Bij uitspraak van 26 september 2005, verzonden op 30 september 2005, heeft de voorzieningenrechter van de rechtbank Leeuwarden (hierna: de voorzieningenrechter) het daartegen door onder meer [appellante sub 2] ingestelde beroep gegrond verklaard, de bestreden beslissing op bezwaar gedeeltelijk vernietigd en verweerder opgedragen om met inachtneming van de uitspraak binnen vier weken na verzending van de uitspraak een nieuwe beslissing te nemen op het bezwaarschrift. Deze uitspraak is aangehecht.
Tegen deze uitspraak hebben [appellante sub 1] bij brief van 4 november 2005, bij de Raad van State ingekomen op 7 november 2005, en [appellante sub 2] bij faxbericht van 8 november 2005, bij de Raad van State ingekomen op 8 november 2005, hoger beroep ingesteld. [appellante sub 1] heeft haar hoger beroep aangevuld bij brief van 3 december 2005. [appellante sub 2] heeft haar hoger beroep aangevuld bij faxbericht van 6 december 2005.
Bij besluit van 6 december 2005 heeft het college, opnieuw beslissend op de bezwaren van onder meer [appellante sub 2], deze bezwaren gedeeltelijk gegrond en gedeeltelijk ongegrond verklaard.
Bij brief van 30 december 2005 heeft [appellante sub 2] van antwoord gediend.
Tegen het besluit van 6 december 2005 heeft [appellante sub 2] bij faxbericht van 30 december 2005 beroep ingesteld bij de Afdeling. Tegen het besluit van 6 december 2005 heeft [appellante sub 1] bij brief van 16 januari 2006 beroep ingesteld bij de rechtbank. Dit beroep is doorgezonden naar de Afdeling.

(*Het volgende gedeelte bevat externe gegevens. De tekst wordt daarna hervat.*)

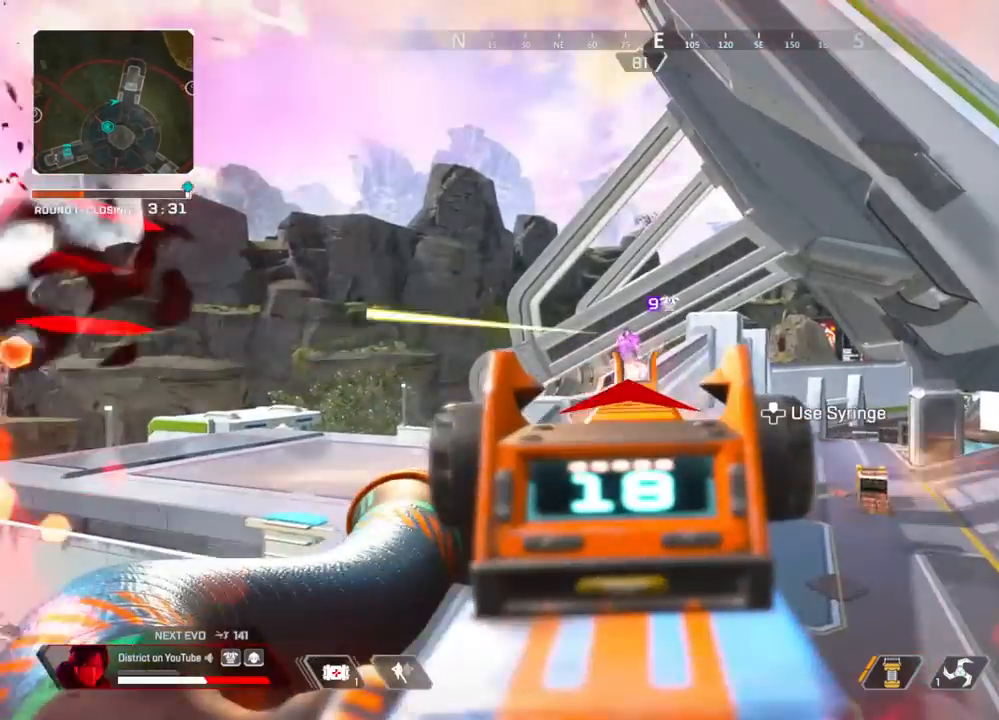
{"buttons": ["Y", "R2", "L3"], "left_stick": "down", "right_stick": "left", "events": [[100, "Y", "down"], [200, "right_stick", "left"], [300, "right_stick", "center"], [417, "L2", "up"], [450, "left_stick", "down"], [450, "right_stick", "left"], [500, "L3", "down"]]}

Bij brief van 9 januari 2006 heeft het college van antwoord gediend.
Bij brief van 12 januari 2006 heeft [appellante sub 1] van antwoord gediend.
Bij brieven van 1 februari 2006 en 13 maart 2006 heeft het college andermaal van antwoord gediend.
Bij besluit van 13 maart 2006 heeft het college [vennoot] als vennoot van [appellante sub 1] onder oplegging van een dwangsom gelast alle met de "Bebouwingsvoorschriften voor Menaldumadeel" (hierna: Plan 1940) strijdige transportactiviteiten te staken.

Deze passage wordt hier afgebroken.